The notorious North Korea-based cybercriminal group, Lazarus, is involved in another phishing campaign targeting the defense industry. The APT group has been impersonating the Bethesda, Maryland-based company, Lockheed Martin, specializing in aeronautics, space, and military technology.
The cybercriminals group has been targeting job seekers with fake Lockheed Martin job offers. The campaign was uncovered by Akshat Pradhan, a Qualys Senior Engineer of Threat Research, on February 8.
Lazarus hackers target defense industry with fake Lockheed Martin job offers https://t.co/nSUpQH8yRS
— The Cyber Security Hub™ (@TheCyberSecHub) February 9, 2022
Lazarus is a state-sponsored hacking group that has ties to North Korea. The cybercriminals group has been behind some serious attacks in the past, including the WannaCry ransomware attack, as well as the Bangladesh Bank heist stealing more than $80 million. The group is also believed to be responsible for attacks against South Korean freight companies and supply chains.
In the current attack, Lazarus is sending phishing emails and documents to job seekers, pretending to offer Lockheed Martin employment opportunities. The job seekers are sent an email that contains attached documents, named “Lockheed_Martin_JobOpportunities.docx” or
“Salary_Lockheed_Martin_job_opportunities_confidential.doc.”
These documents contain malicious macros, and when clicked upon, they can trigger the shellcode that hijacks the control of the device and create scheduled tasks for persistence.
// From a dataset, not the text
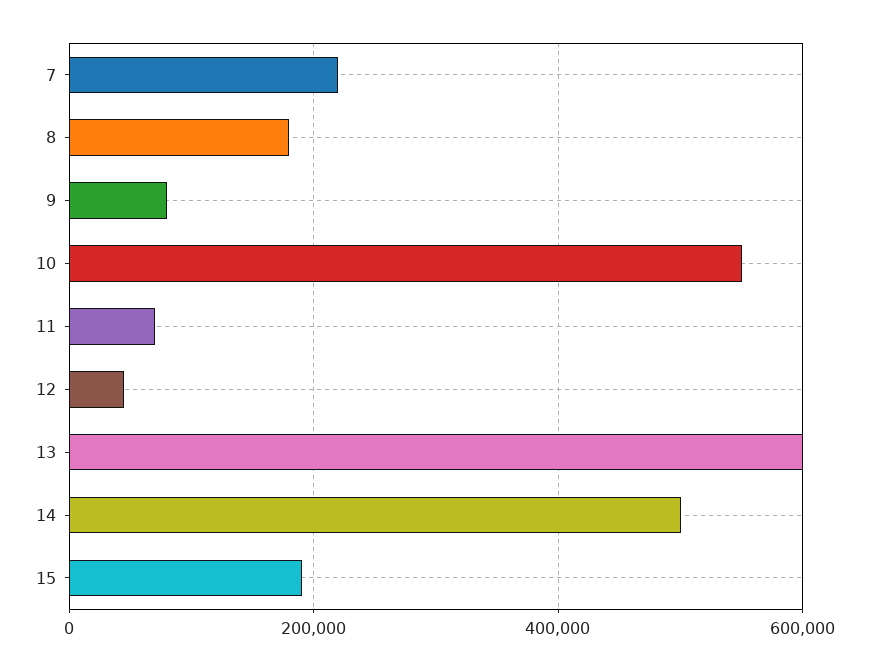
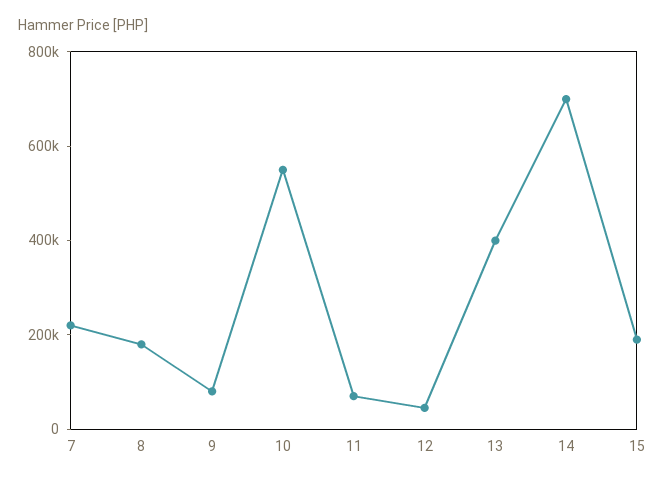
13: 600000 -> 400000
14: 500000 -> 700000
Hackers also abuse Living Off the Land Binaries (LOLBins) to further compromise the target’s device. However, while attempting further payload, the Qualys team got an error, so the researchers are not sure what the end result could be.
“We attrtibute this campaign to Lazarus as there is significant overlap in the macro content, campaign flow, and phishing themes of our identified variants as well as older variants that have been attributed to Lazarus by other vendors,” says Pradhan.
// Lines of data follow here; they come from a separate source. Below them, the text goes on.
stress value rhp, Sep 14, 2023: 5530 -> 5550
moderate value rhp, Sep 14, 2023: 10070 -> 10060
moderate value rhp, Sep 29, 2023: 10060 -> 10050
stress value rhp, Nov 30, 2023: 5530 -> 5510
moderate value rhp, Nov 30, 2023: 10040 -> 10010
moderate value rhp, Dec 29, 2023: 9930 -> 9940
This isn’t the first time Lazarus has attacked job seekers as F-Secure has also found samples of phishing emails as fake job offers that were sent to a cryptocurrency organization. Outpost24’s Blueliv cybersecurity team has named Lazarus, FIN7, and Cobalt as the most pervasive groups targeting cryptocurrency and other financial organizations.
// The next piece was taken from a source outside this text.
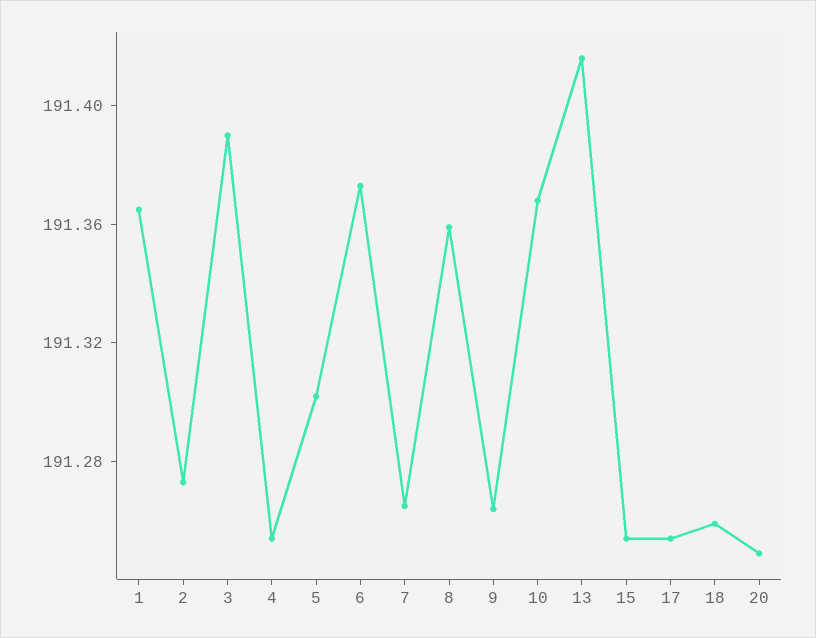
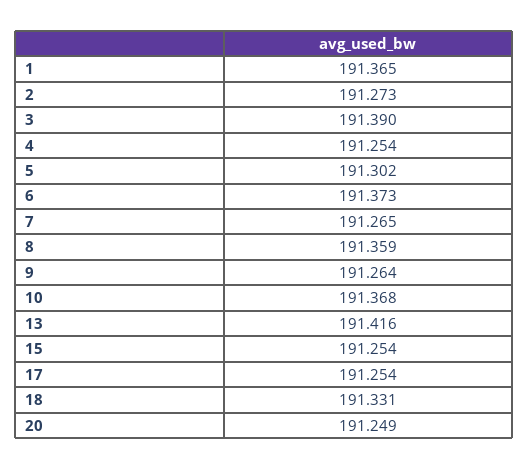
18: 191.26 -> 191.331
This is not the first time we have seen cyberattacks related to job offers. Previously, North Korean state-sponsored hackers have been posing as Samsung company recruiters and sending phishing emails to job seekers with malicious documents.
Lazarus has also compromised various Windows systems last month by sending infected attachments to victims through which they are directed to a Windows/System32 folder.
According to ZDNet, a Lockheed Martin spokesperson said, “While we don’t discuss specific threats or responses, we have policies and procedures in place to mitigate the cyber threats to our business, and we remain confident in the integrity of our robust, multi-layered information systems and data security.”
After the news of the attack, the company also dedicated a recruitment fraud page on its website. According to Lockheed Martin, some common scam identifiers include asking you to make payments for travel expenses or other small expenses. After the payment is complete, the threat actors never contact the victim.